Things did tend to stall a little mid-way through the book with all of the chapters spent in the training camp, learning how to fight, etc. Yes, it introduced some new characters and becomes relevant towards the end, but it just didn’t feel as exciting as some of the other things going on around them. I wanted alien action and threatening encounters, not target practice. But hey, the way the book’s set out, with the black pages standing out in between each of the Parts, it gave me the motivation to carry on to the next one in anticipation of a POV switch.

The romance. Oh, the romance. I didn’t actually hate it. I know, shocker for me, right? The end of the world going on around them, the close quarters, the lack of alternatives—feelings were inevitable, but the thing was, I believed it. It wasn’t just the usual attractive person comes along, offers girl a smile and she’s his. Sure, he was attractive, and like smiling, but there was more to it. There was a bond, one that you could see starting to form, one that went both ways.
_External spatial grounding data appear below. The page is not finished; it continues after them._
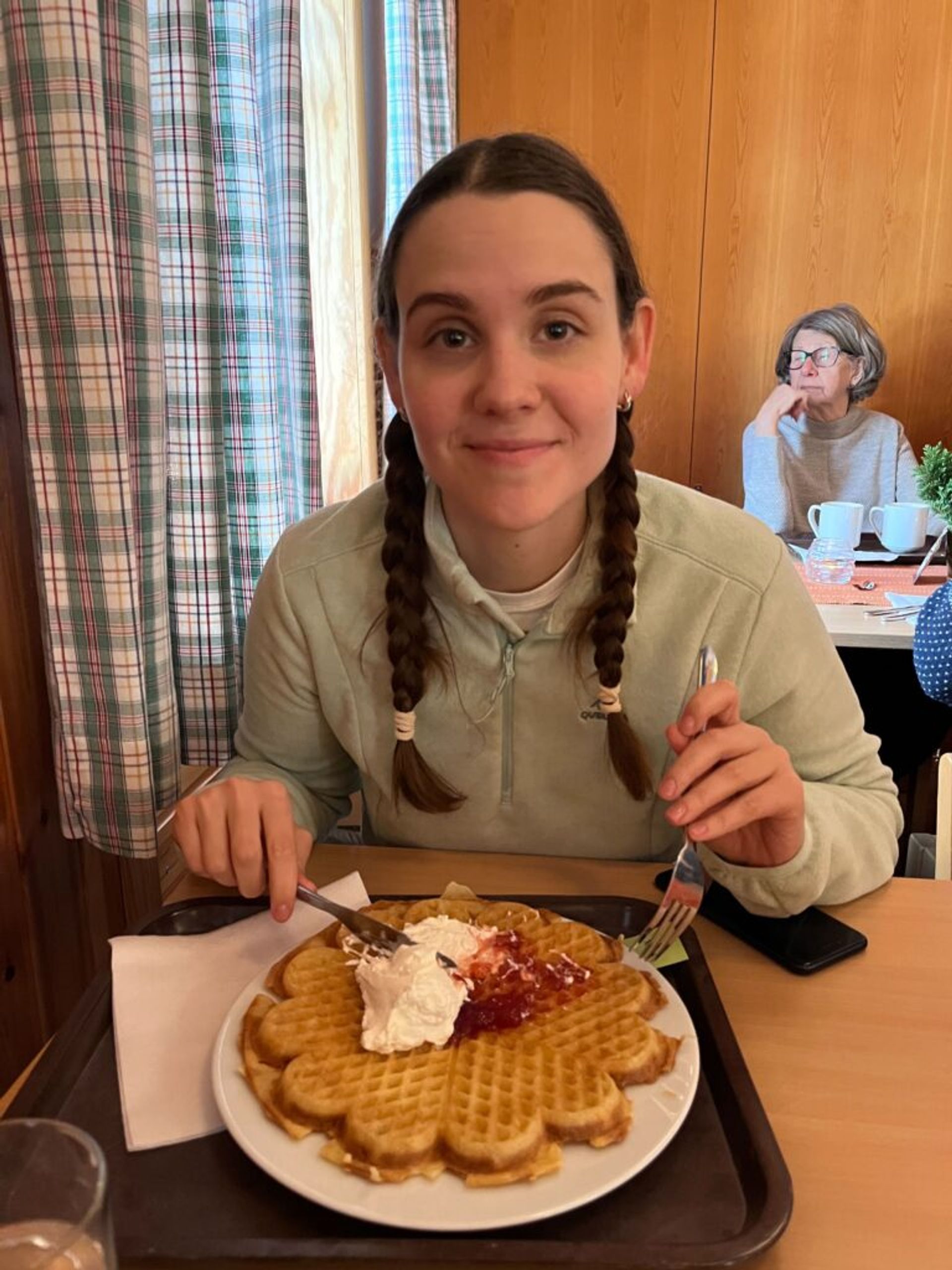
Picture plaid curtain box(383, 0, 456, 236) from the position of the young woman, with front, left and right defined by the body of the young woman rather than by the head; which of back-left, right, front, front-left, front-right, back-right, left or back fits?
back

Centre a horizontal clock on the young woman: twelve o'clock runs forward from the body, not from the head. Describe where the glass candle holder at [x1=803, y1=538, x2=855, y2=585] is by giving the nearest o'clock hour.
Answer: The glass candle holder is roughly at 7 o'clock from the young woman.

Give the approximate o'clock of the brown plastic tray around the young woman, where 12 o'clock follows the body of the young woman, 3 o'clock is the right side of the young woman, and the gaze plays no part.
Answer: The brown plastic tray is roughly at 12 o'clock from the young woman.

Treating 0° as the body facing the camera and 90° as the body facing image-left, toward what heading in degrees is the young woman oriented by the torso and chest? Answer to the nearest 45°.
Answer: approximately 0°

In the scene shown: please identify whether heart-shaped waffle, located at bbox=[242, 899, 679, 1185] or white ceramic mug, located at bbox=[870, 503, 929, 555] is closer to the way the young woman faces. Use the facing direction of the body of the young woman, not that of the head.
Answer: the heart-shaped waffle

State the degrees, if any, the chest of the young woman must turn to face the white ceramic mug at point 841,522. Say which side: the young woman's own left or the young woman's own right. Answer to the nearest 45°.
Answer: approximately 135° to the young woman's own left

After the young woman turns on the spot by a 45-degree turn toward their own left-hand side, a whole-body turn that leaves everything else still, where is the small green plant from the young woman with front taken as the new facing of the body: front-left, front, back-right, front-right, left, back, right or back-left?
left

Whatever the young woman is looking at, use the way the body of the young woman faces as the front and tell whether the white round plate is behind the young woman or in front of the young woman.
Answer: in front

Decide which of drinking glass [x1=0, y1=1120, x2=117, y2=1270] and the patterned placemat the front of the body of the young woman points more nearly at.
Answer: the drinking glass

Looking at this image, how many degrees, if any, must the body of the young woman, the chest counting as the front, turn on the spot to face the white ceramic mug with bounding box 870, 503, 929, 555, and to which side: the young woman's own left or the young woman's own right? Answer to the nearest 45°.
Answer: approximately 135° to the young woman's own left
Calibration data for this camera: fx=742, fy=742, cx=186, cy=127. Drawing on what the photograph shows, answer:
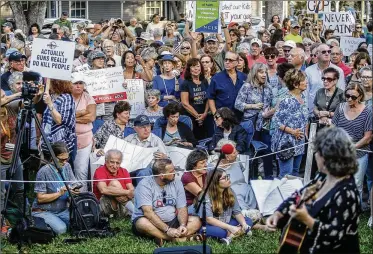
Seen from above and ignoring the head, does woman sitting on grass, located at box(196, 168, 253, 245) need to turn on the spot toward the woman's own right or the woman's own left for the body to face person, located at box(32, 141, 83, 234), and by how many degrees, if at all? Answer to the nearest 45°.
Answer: approximately 135° to the woman's own right

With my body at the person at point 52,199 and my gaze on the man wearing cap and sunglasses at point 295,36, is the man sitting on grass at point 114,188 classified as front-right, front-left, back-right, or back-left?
front-right

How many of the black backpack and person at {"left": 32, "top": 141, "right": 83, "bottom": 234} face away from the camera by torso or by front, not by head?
0

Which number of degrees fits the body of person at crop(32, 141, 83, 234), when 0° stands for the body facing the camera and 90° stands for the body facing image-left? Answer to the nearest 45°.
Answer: approximately 315°

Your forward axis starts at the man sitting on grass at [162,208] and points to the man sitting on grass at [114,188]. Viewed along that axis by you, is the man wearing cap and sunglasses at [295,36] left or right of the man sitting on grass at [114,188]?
right

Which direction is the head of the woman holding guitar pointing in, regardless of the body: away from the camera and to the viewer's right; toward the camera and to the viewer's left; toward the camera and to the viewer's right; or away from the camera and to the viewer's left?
away from the camera and to the viewer's left

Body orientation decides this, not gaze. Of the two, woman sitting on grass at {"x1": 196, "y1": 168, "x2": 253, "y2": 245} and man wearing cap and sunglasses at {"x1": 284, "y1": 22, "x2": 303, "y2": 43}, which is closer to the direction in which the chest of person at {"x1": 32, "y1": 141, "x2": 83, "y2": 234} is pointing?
the woman sitting on grass

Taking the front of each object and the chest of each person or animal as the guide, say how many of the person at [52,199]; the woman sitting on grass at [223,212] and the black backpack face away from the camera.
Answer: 0

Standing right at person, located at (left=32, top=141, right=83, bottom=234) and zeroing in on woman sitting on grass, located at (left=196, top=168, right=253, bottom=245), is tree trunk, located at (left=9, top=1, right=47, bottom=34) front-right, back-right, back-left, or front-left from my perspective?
back-left

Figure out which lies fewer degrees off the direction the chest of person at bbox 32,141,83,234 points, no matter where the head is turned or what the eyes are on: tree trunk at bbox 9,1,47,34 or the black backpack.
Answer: the black backpack

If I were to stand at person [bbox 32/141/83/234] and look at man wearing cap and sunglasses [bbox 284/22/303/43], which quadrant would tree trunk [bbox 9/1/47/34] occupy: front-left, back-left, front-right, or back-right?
front-left

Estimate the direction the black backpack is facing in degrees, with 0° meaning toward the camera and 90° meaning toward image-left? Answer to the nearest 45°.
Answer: approximately 0°
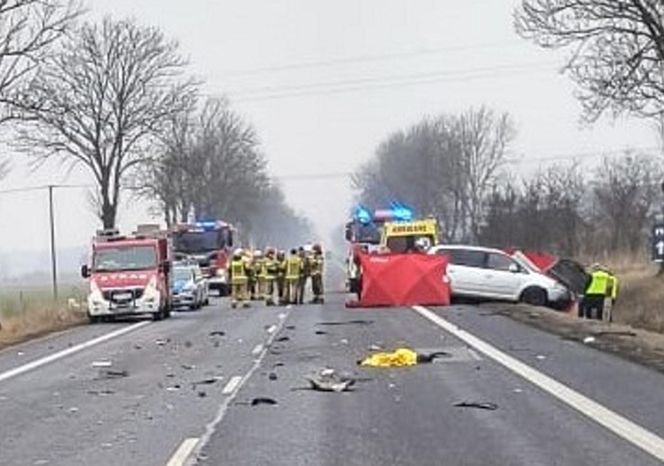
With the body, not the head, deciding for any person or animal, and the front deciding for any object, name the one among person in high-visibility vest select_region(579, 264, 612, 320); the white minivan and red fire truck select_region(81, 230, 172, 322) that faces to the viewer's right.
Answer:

And that sold me on it.

I wasn’t exactly sold on some of the ideas behind the aliens’ grand scheme that came about towards the end, with things seeming just a bit too convenient plot-wise. Still, the ideas behind the invasion and all of the world building that came from it really put some of the other alien-centric fiction to shame. The whole ‘banding together after the apocalypse, roaming around looking for a new place to settle’ storyline gets boring when it’s told over and over. Here, anyone can be the enemy, which isolates people, making trust a luxury—and with that, the people become more interesting.

Recommended to:
Anyone after a bit of gunfire, romance and deep thinking amidst an action packed alien invasion.